▸ Required work: Print the lines in the listing below that fall between the line with "83: (698, 392)" and the line with "186: (734, 502)", those two lines included, exactly as they stand and with nothing else.

▸ Supplied entries:
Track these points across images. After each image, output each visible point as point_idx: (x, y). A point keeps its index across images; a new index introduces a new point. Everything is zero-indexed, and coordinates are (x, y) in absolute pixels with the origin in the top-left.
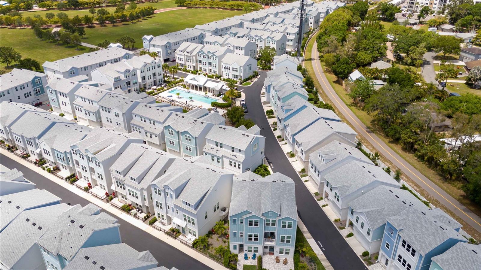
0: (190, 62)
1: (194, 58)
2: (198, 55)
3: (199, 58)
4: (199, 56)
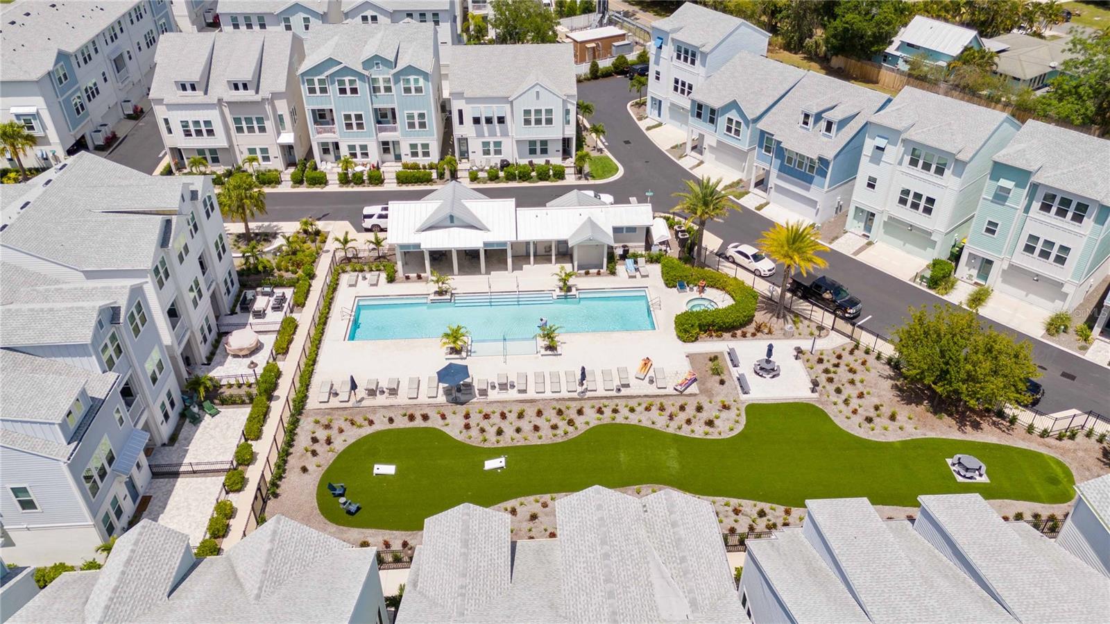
0: (262, 129)
1: (283, 107)
2: (304, 88)
3: (311, 103)
4: (312, 91)
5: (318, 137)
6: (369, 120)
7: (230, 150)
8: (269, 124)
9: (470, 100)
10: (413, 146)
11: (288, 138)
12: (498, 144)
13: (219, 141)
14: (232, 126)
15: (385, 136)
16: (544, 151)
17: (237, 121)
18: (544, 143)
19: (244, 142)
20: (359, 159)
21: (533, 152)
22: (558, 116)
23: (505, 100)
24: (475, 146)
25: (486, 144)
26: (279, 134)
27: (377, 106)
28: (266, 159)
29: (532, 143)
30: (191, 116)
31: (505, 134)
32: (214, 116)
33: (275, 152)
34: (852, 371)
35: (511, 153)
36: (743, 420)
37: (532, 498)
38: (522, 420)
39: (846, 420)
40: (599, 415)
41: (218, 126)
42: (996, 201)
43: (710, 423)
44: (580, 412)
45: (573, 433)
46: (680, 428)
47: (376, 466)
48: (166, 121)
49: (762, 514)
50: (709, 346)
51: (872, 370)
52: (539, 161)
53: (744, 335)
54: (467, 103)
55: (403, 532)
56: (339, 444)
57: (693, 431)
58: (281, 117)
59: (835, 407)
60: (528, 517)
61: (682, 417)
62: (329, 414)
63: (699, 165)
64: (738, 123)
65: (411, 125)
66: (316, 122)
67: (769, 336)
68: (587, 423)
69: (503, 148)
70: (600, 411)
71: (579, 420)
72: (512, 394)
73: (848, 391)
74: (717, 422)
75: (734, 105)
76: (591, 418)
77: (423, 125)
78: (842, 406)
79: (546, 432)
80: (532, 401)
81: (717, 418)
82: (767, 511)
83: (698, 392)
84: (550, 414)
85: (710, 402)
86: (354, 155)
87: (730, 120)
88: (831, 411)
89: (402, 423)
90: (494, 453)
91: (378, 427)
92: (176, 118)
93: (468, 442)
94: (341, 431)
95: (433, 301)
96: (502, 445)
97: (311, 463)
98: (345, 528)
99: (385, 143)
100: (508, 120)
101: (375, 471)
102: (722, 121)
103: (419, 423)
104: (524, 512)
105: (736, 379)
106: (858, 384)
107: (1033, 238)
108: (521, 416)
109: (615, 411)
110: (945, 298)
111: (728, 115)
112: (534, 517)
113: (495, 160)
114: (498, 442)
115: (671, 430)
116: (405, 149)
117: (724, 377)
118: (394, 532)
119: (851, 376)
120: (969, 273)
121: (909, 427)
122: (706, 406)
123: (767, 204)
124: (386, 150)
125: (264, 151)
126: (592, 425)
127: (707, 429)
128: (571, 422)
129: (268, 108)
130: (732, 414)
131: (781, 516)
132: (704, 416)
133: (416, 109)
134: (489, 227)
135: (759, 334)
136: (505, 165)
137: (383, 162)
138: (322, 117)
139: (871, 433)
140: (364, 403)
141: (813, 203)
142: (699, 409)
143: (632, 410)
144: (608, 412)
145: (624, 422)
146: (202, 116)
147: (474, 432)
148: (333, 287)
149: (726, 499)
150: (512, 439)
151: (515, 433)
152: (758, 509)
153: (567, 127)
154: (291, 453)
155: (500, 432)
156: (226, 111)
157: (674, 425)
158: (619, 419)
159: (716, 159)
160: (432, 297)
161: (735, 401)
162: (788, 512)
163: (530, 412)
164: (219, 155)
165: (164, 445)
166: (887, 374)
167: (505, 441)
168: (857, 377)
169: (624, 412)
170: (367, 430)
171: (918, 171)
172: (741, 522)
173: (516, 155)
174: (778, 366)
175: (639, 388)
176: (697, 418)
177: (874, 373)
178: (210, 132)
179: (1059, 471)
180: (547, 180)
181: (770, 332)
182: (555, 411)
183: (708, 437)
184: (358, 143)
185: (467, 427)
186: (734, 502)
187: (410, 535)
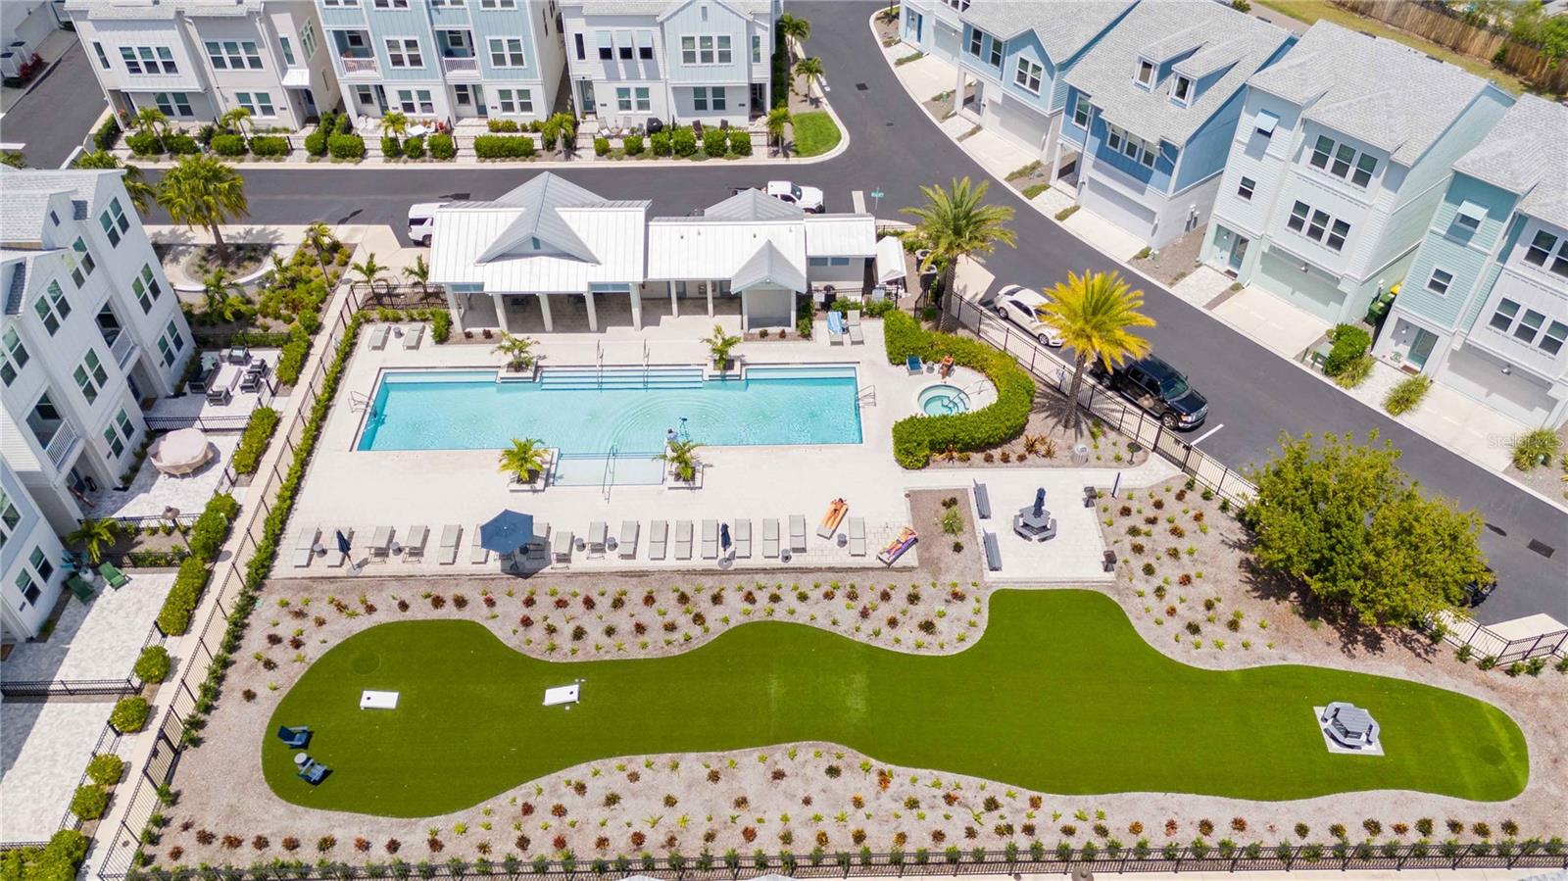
1: (286, 26)
3: (332, 20)
5: (349, 77)
6: (429, 50)
7: (207, 94)
8: (265, 54)
9: (593, 20)
10: (504, 94)
11: (299, 76)
12: (643, 92)
13: (185, 81)
14: (206, 57)
15: (459, 76)
16: (720, 105)
17: (212, 46)
18: (719, 91)
19: (229, 84)
20: (418, 114)
21: (701, 105)
22: (739, 49)
23: (649, 19)
24: (605, 94)
25: (623, 92)
26: (284, 71)
27: (439, 27)
28: (268, 110)
29: (699, 91)
30: (136, 39)
31: (654, 75)
32: (171, 39)
33: (280, 100)
34: (1176, 532)
35: (664, 107)
36: (983, 622)
37: (615, 762)
38: (619, 611)
39: (1155, 626)
40: (747, 606)
41: (180, 57)
42: (1453, 238)
43: (928, 627)
44: (717, 599)
45: (700, 638)
46: (877, 634)
47: (366, 694)
48: (98, 46)
49: (992, 805)
50: (945, 477)
51: (1211, 531)
52: (711, 120)
53: (1005, 459)
54: (588, 24)
55: (394, 820)
56: (313, 650)
57: (898, 641)
58: (285, 41)
59: (1138, 600)
60: (603, 799)
61: (885, 611)
62: (307, 589)
63: (973, 133)
64: (1036, 68)
65: (499, 60)
66: (344, 51)
67: (1047, 461)
68: (726, 620)
69: (652, 99)
70: (750, 598)
71: (713, 614)
72: (612, 561)
73: (1168, 571)
74: (941, 625)
75: (1029, 38)
76: (734, 612)
77: (517, 59)
78: (1151, 600)
79: (655, 636)
80: (641, 574)
81: (942, 615)
82: (1000, 800)
83: (916, 564)
84: (667, 600)
85: (934, 585)
86: (409, 108)
87: (1024, 63)
88: (1131, 608)
89: (421, 611)
90: (562, 674)
91: (381, 617)
92: (113, 42)
93: (525, 650)
94: (321, 623)
95: (505, 381)
96: (579, 658)
97: (263, 683)
98: (300, 809)
99: (461, 88)
100: (658, 52)
101: (364, 703)
102: (1011, 62)
103: (449, 612)
104: (597, 789)
105: (980, 540)
106: (1184, 557)
107: (1510, 305)
108: (618, 603)
109: (775, 598)
110: (1351, 393)
111: (1021, 54)
112: (612, 800)
113: (639, 118)
114: (574, 652)
115: (862, 638)
116: (491, 98)
117: (962, 539)
118: (381, 818)
119: (1174, 542)
120: (1396, 349)
121: (1260, 644)
122: (926, 592)
123: (1076, 209)
124: (463, 99)
125: (263, 97)
126: (733, 624)
127: (922, 636)
128: (699, 619)
129: (261, 28)
130: (965, 609)
131: (1022, 810)
132: (920, 612)
133: (504, 34)
134: (599, 256)
135: (1031, 457)
136: (655, 128)
137: (459, 118)
138: (353, 43)
139: (1194, 652)
140: (367, 570)
141: (1148, 215)
142: (913, 598)
143: (803, 597)
144: (762, 598)
145: (788, 619)
146: (153, 39)
147: (537, 633)
148: (346, 353)
149: (935, 772)
150: (598, 648)
151: (605, 637)
152: (986, 795)
153: (756, 67)
154: (234, 662)
155: (579, 634)
156: (193, 30)
157: (868, 626)
158: (780, 614)
159: (1002, 124)
160: (503, 373)
161: (974, 585)
162: (1035, 803)
163: (636, 596)
164: (192, 103)
165: (31, 640)
166: (1235, 538)
167: (586, 652)
168: (1182, 545)
169: (790, 599)
170: (364, 623)
171: (1325, 176)
172: (955, 817)
173: (674, 111)
174: (1054, 521)
175: (823, 553)
176: (909, 615)
177: (1213, 536)
178: (170, 66)
179: (1503, 736)
180: (721, 156)
181: (1049, 454)
182: (677, 594)
183: (922, 652)
184: (414, 87)
185: (527, 622)
186: (948, 778)
187: (405, 826)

▸ Answer box:
83: (698, 392)
84: (550, 414)
85: (710, 402)
86: (354, 155)
87: (730, 120)
88: (831, 411)
89: (402, 423)
90: (494, 453)
91: (378, 427)
92: (176, 118)
93: (468, 442)
94: (341, 431)
95: (433, 301)
96: (502, 445)
97: (311, 463)
98: (345, 528)
99: (385, 143)
100: (508, 120)
101: (375, 471)
102: (722, 121)
103: (419, 423)
104: (524, 512)
105: (736, 379)
106: (858, 384)
107: (1033, 238)
108: (521, 416)
109: (615, 411)
110: (945, 298)
111: (728, 115)
112: (534, 517)
113: (495, 160)
114: (498, 442)
115: (671, 430)
116: (405, 149)
117: (724, 377)
118: (394, 532)
119: (851, 376)
120: (969, 273)
121: (909, 427)
122: (706, 406)
123: (767, 204)
124: (386, 150)
125: (264, 151)
126: (592, 425)
127: (707, 429)
128: (571, 422)
129: (268, 108)
130: (732, 414)
131: (781, 516)
132: (704, 416)
133: (416, 109)
134: (489, 227)
135: (759, 334)
136: (505, 165)
137: (383, 162)
138: (322, 117)
139: (871, 433)
140: (364, 403)
141: (813, 203)
142: (699, 409)
143: (632, 410)
144: (608, 412)
145: (624, 422)
146: (202, 116)
147: (474, 432)
148: (333, 287)
149: (726, 499)
150: (512, 439)
151: (515, 433)
152: (758, 509)
153: (567, 127)
154: (291, 453)
155: (500, 432)
156: (226, 111)
157: (674, 425)
158: (619, 419)
159: (716, 159)
160: (432, 297)
161: (735, 401)
162: (788, 512)
163: (530, 412)
164: (219, 155)
165: (164, 445)
166: (887, 374)
167: (505, 441)
168: (857, 377)
169: (624, 412)
170: (367, 430)
171: (918, 171)
172: (741, 522)
173: (516, 155)
174: (778, 366)
175: (639, 388)
176: (697, 418)
177: (874, 373)
178: (210, 132)
179: (1059, 471)
180: (547, 180)
181: (770, 332)
182: (555, 411)
183: (708, 437)
184: (358, 143)
185: (467, 427)
186: (734, 502)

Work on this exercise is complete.